Ich denke, da du deine Haare nicht schön findest, liegt nicht an an den Haaren, sondern daran dass du dich nicht annehmen kannst, so wie du bist.
Ich habe als Kind ganz glattes, feines, weißblondes Haar gehabt. Mit 11 bekam ich leichte Wellen und bin nachgedunkelt auf ein mittelblond. Fand da meine Haare mega S**** und trug sie als Bob. Mit 14 hatte ich sie rot gefärbt und einen ganz kurzen glatten Bob getragen, der immer intensiv gefönt werden musste. Mit 17 habe ich mir eine Dauerwelle für ganz kleine Locken machen lassen. Die sind hochgesprungen und sah wieder wie ein kurzer Bob aus. Sah schrecklich aus, war ich also auch nicht zufrieden. Mit zwanzig sind die dann einigermaßen rausgewachsen, bzw. fing ich an mit dem Glätten an. Habe sie lang wachsen lassen und wieder blond gemacht, ganz helles blond. Das Glätten hat sie schon ein bissel beansprucht. Irgendwann habe ich damit aufgehört.
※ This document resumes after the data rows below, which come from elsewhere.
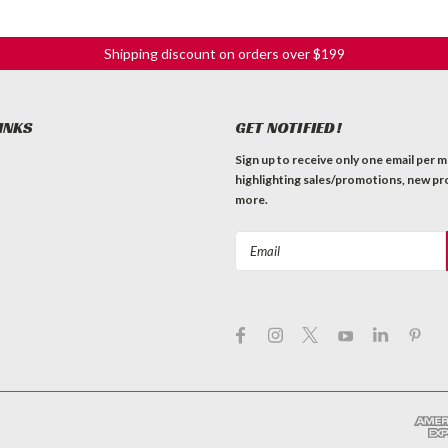
Shipping discount on orders over $199
INKS
GET NOTIFIED!
Sign up to receive only one email per 
highlighting sales/promotions, new pr
more.
Email
Address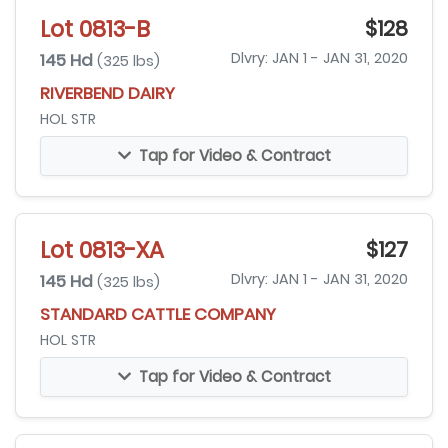
Lot 0813-B
$128
145 Hd
Dlvry: JAN 1 - JAN 31, 2020
(325 lbs)
RIVERBEND DAIRY
HOL STR
Tap for Video & Contract
Lot 0813-XA
$127
145 Hd
Dlvry: JAN 1 - JAN 31, 2020
(325 lbs)
STANDARD CATTLE COMPANY
HOL STR
Tap for Video & Contract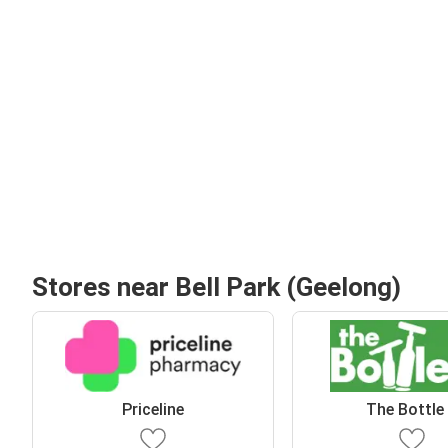
Stores near Bell Park (Geelong)
Priceline
The Bottle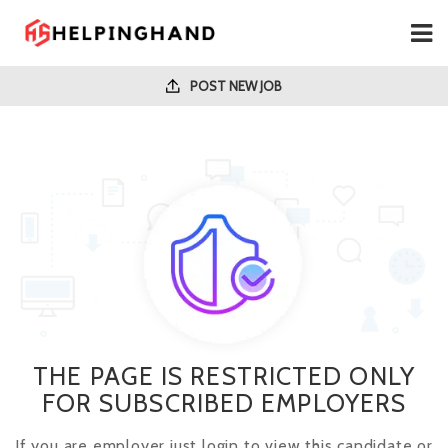
POST NEW JOB
THE PAGE IS RESTRICTED ONLY
FOR SUBSCRIBED EMPLOYERS
If you are employer just login to view this candidate or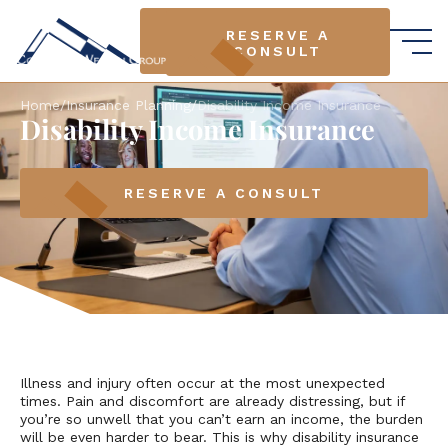
RESERVE A
RESERVE A
CONSULT
CONSULT
Home
/
Insurance Planning
/
Disability Income Insurance
Disability Income Insurance
RESERVE A CONSULT
Illness and injury often occur at the most unexpected
times. Pain and discomfort are already distressing, but if
you’re so unwell that you can’t earn an income, the burden
will be even harder to bear. This is why disability insurance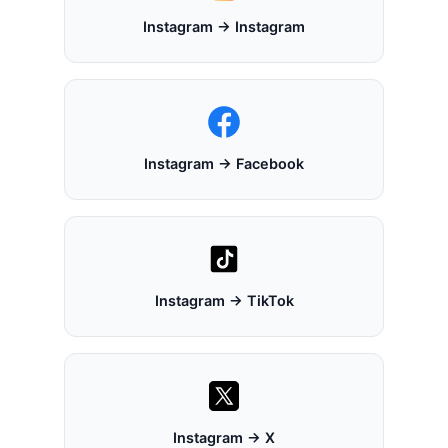
Instagram → Instagram
Instagram → Facebook
Instagram → TikTok
Instagram → X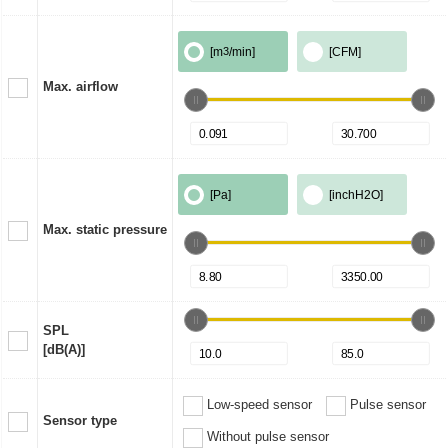
[m
3
/min]
[CFM]
Max. airflow
[Pa]
[inchH2O]
Max. static pressure
SPL
[dB(A)]
Low-speed sensor
Pulse sensor
Sensor type
Without pulse sensor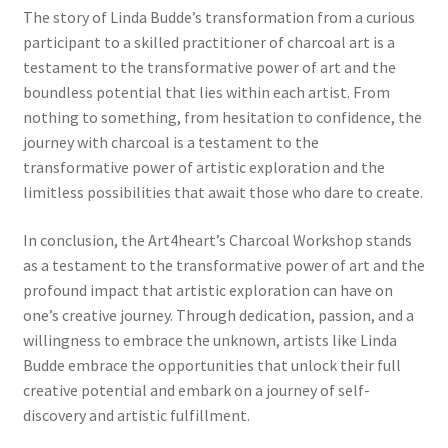
The story of Linda Budde’s transformation from a curious
participant to a skilled practitioner of charcoal art is a
testament to the transformative power of art and the
boundless potential that lies within each artist. From
nothing to something, from hesitation to confidence, the
journey with charcoal is a testament to the
transformative power of artistic exploration and the
limitless possibilities that await those who dare to create.
In conclusion, the Art4heart’s Charcoal Workshop stands
as a testament to the transformative power of art and the
profound impact that artistic exploration can have on
one’s creative journey. Through dedication, passion, and a
willingness to embrace the unknown, artists like Linda
Budde embrace the opportunities that unlock their full
creative potential and embark on a journey of self-
discovery and artistic fulfillment.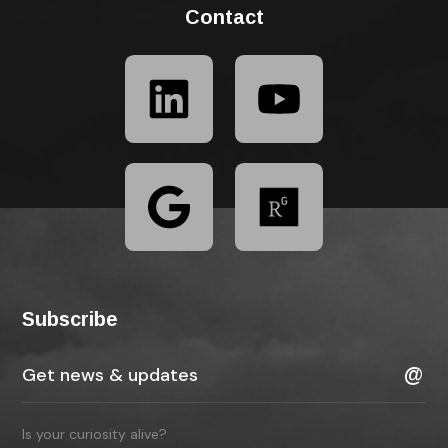
Contact
Subscribe
Is your curiosity alive?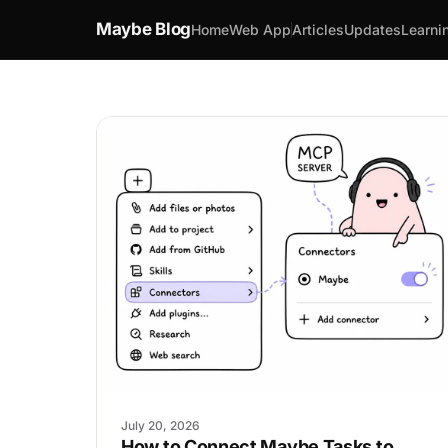
Maybe Blog
Home
Web App
Articles
Updates
Learni
July 20, 2026
How to Connect Maybe Tasks to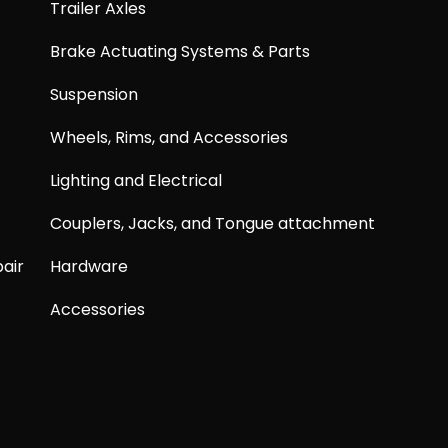
Trailer Axles
Brake Actuating Systems & Parts
Suspension
Wheels, Rims, and Accessories
Lighting and Electrical
Couplers, Jacks, and Tongue attachment
air
Hardware
Accessories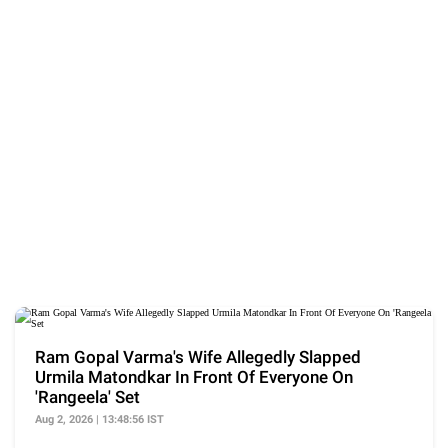
Ram Gopal Varma's Wife Allegedly Slapped
Urmila Matondkar In Front Of Everyone On
'Rangeela' Set
Aug 2, 2026 | 13:48:56 IST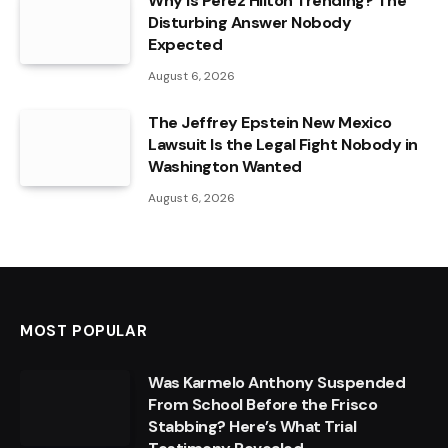
Why Is Perez Hilton Trending? The
Disturbing Answer Nobody
Expected
August 6, 2026
The Jeffrey Epstein New Mexico
Lawsuit Is the Legal Fight Nobody in
Washington Wanted
August 6, 2026
MOST POPULAR
Was Karmelo Anthony Suspended
From School Before the Frisco
Stabbing? Here’s What Trial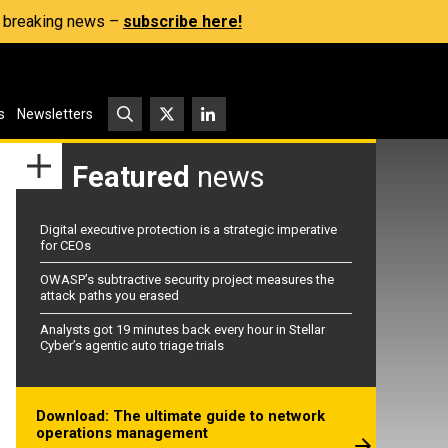
s, breaking news –
subscribe here!
s
Newsletters
Featured
news
Digital executive protection is a strategic imperative
for CEOs
OWASP’s subtractive security project measures the
attack paths you erased
Analysts got 19 minutes back every hour in Stellar
Cyber’s agentic auto triage trials
Download: The ultimate guide to network
operations management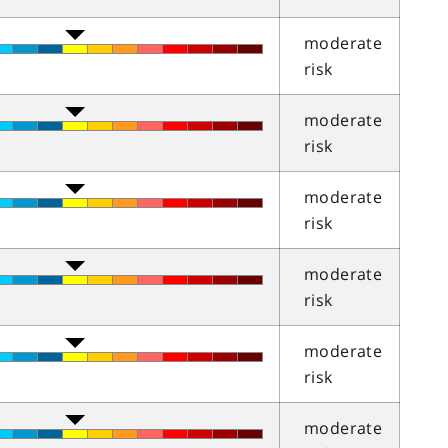
moderate
risk
moderate
risk
moderate
risk
moderate
risk
moderate
risk
moderate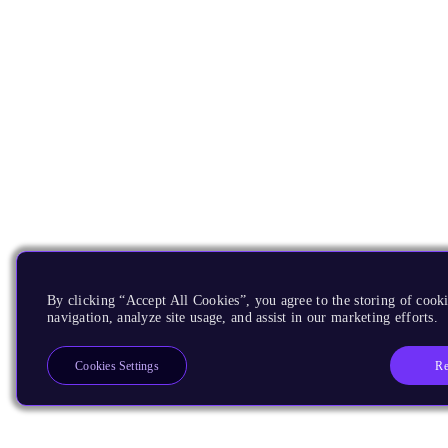
By clicking “Accept All Cookies”, you agree to the storing of cooki
navigation, analyze site usage, and assist in our marketing efforts.
Re
Cookies Settings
Als sie lang die Länge über die Schulter hatten, wellten die sich auch nicht mehr so sehr und wenn man einen Zopf hat, fällt es nicht so auf. So, da war die Haarstruktur schon Mal akzeptiert. Die Farbe, das dunklere blond, fand ich aber immer noch S****. Habe die aber einfach nur lang wachsen lassen. So ganz bewusst, um meine Natur wieder rein zu kriegen und das akzetieren meiner Natur zu üben.
Und siehe da, heute bin ich 34 J. und habe sehr schönes, gesundes, langes, (überwiegend) glattes und vor allem natürliches Haar.
Probier einafch, dich an keinen optischen Idealen, Vorbildern zu orientieren und dich selbst zu akzeptieren.